Когда и почему Путин решил перейти от мягкого авторитаризма к жесткому. Три фактора ужесточения режима
Политолог Кирилл Рогов привел три признака того, что режим становится жестче, и объяснил, когда и почему Владимир Путин решил перейти от мягкого авторитаризма к жесткому.
Есть два типа, два таких главных класса среди авторитарных режимов. Есть мягкие авторитарные режимы, мы такое переживали в двухтысячные годы, в конце 2000-х годов, в начале 2010-х. У этих режимов, что их характеризует? Их иногда называют гибридными, или конкурентными авторитаризмами, в этом случае примерно на выборах лидер режима или правящая партия имеет примерно от 60 до 70% голосов, и это происходит из выборов в выборы. Есть оппозиция, она не может победить, она всегда, предсказуемые выборы, известно, что оппозиция наберет 25% максимум, и все останется так же. Но она есть, у нее есть поддержка в элитах, у нее есть определенная зона в СМИ, независимых, в которых она может реализовать себя, свои как бы продвигать идеи. И с точки зрения взаимоотношений с населением и с элитами, такие режимы делают ставку на технологии, стратегии кооптации, они покупают лояльность. И они действительно популярны. Они преувеличивают свою популярность с помощью всяких махинаций, контроля над СМИ, мягких репрессий, но у них есть некоторая твердая основа этой популярности.
Другой тип режимов, на первый взгляд, является еще более популярным, потому что в этих режимах, их иногда называют гегемонистическими, это авторитарные гегемонии, там обычно лидер или главная партия получают от 75 до 95% на выборах, сегмент независимых СМИ совсем маленький, крошечный, он сжимается резко. И что очень важно, эти режимы, у них кооптация имеет не такое большое значение, стратегия кооптации, поддержки баланса, эквилибриума, кооптация имеет уже не такое большое значение, а гораздо большее значение имеет такая сладкая парочка из идеологии и репрессий. Это действительно сдвоенная такая парочка, при этом настоящие идеологии, они остались в ХХ веке, а сейчас такие квазиидеологии, это такой борщ из традиционализма, религии, антиамериканизма, изоляционистских идей, вот этот борщ формирует такую квазиидеологию, которая на самом деле нужна режиму, в частности, чтобы легитимировать, объяснить возрастающую репрессивность. Поэтому это действительно такая спайка идеологии и репрессивности.
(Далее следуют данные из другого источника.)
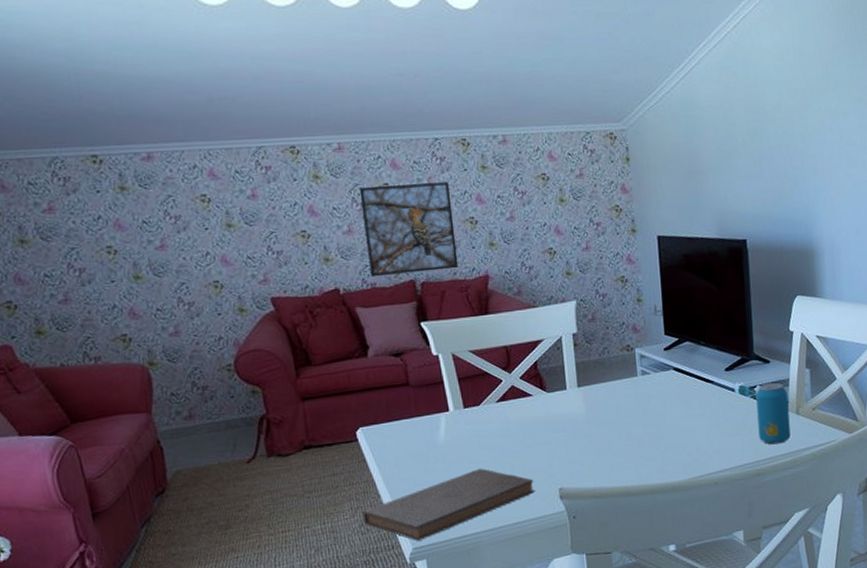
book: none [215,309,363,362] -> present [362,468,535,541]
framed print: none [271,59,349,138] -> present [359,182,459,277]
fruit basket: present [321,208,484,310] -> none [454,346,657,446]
И вот мы видим, в 2010-е годы мы переживаем транзит от такого мягкого авторитаризма первого типа к авторитаризму второго типа, в котором роль репрессий и идеологии возрастает. Да, для них характерно, что режимы первого типа, им важно просто контролировать СМИ, чтобы определенного типа информация не имела большого резонанса. А режиму второго типа нужны пропагандистские машины, которые опять-таки будут легитимировать репрессии, объяснять смысл репрессий, по сути дела, они как бы должны рисовать врага, пропагандистская машина, и таким образом объяснять, почему возрастает репрессивность. И мы находимся в этом состоянии, и классическим образом вот в таком режиме. У нас, кстати, в смысле выборов, местами, правда, местами это не получается, но у Путина уже 78%, это уже гегемонистическая такая цифра.
Да, уже падает уже.
Нет, это я говорю на выборах, на выборах была.
На выборах да.
И, соответственно, систематизм репрессий. Но надо сказать, что до последнего времени репрессии были очень аккуратными. Репрессии были аккуратными, не очень, а достаточно аккуратными, в том смысле, что фактически политических заключенных было немного. Хотя как бы такое нагнетение, то есть были фактические репрессии, и репрессивность режима. Вот репрессивность режима быстро росла. Репрессивность режима это значило что, что мы видели, как возникают дела по каким-то дурацким поводам, какие-то нелепые, и они прямо доходят до суда, их невозможно остановить, хотя они совершенно нелепые. Это совершенно не нелепость, а это такие вот дурацкие дела, которые как бы катится…
Маховик.
Маховик, и никто с ним ничего не может сделать, они очень важны с точки зрения демонстрации.